» **TASK DESCRIPTION**
Throughout the entries below, report every line where "PAULO" is found.

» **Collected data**
[Start of Attachment]

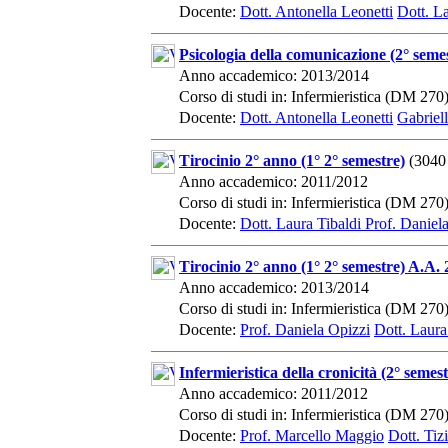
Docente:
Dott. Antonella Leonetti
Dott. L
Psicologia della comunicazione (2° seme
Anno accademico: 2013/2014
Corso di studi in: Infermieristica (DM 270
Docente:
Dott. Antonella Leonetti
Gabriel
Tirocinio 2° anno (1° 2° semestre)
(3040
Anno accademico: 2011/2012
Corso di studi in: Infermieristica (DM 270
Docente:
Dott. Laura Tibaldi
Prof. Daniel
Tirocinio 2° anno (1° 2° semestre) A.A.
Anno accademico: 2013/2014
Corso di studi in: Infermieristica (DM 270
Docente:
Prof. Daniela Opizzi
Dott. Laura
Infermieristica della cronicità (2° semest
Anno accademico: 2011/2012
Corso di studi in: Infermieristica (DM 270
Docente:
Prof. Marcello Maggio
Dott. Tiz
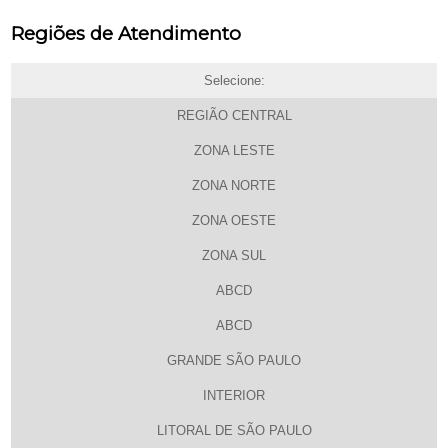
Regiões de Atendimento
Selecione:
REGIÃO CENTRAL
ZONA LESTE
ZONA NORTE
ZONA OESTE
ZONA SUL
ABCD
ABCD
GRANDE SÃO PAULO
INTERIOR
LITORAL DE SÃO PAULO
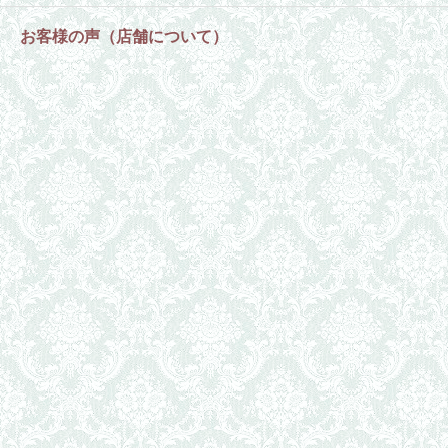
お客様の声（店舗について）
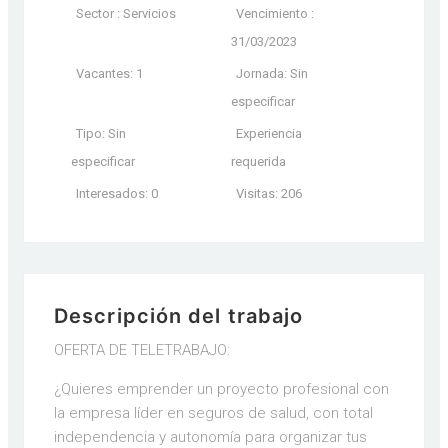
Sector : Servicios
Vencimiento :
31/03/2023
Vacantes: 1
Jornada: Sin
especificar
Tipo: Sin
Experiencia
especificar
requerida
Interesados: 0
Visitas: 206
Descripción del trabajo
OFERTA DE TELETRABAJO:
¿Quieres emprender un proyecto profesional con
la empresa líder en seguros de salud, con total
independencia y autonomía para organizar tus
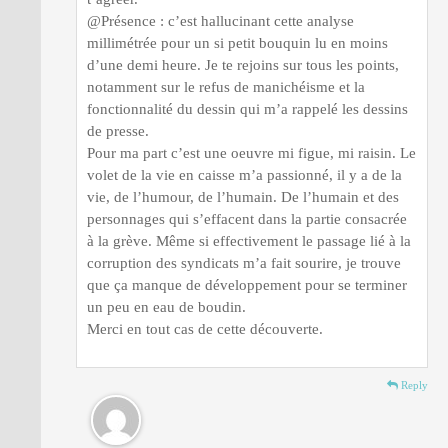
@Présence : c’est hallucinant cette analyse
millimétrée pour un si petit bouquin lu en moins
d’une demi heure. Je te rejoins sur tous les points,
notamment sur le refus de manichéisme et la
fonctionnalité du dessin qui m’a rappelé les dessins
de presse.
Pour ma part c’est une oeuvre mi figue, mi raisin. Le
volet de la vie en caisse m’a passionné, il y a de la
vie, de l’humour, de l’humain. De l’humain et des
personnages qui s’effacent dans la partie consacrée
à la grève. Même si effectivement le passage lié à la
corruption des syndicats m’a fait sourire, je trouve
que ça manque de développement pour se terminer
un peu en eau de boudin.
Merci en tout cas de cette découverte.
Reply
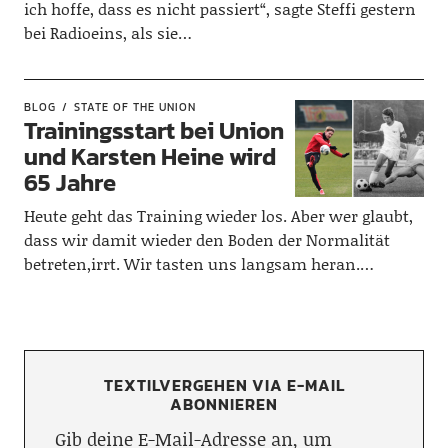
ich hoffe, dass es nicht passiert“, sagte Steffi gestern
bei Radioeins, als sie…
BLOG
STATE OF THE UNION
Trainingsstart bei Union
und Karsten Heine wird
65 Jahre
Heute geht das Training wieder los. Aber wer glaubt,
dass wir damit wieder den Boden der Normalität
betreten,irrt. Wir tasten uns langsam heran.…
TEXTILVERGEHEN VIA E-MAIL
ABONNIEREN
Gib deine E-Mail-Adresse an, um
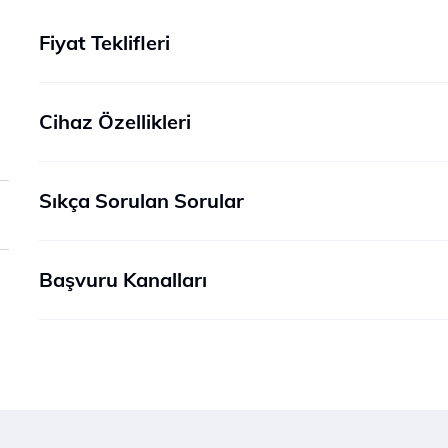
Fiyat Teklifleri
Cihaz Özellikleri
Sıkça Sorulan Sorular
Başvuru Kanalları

[End of Attachment]

» **SOLUTION**
GRANDE SÃO PAULO
LITORAL DE SÃO PAULO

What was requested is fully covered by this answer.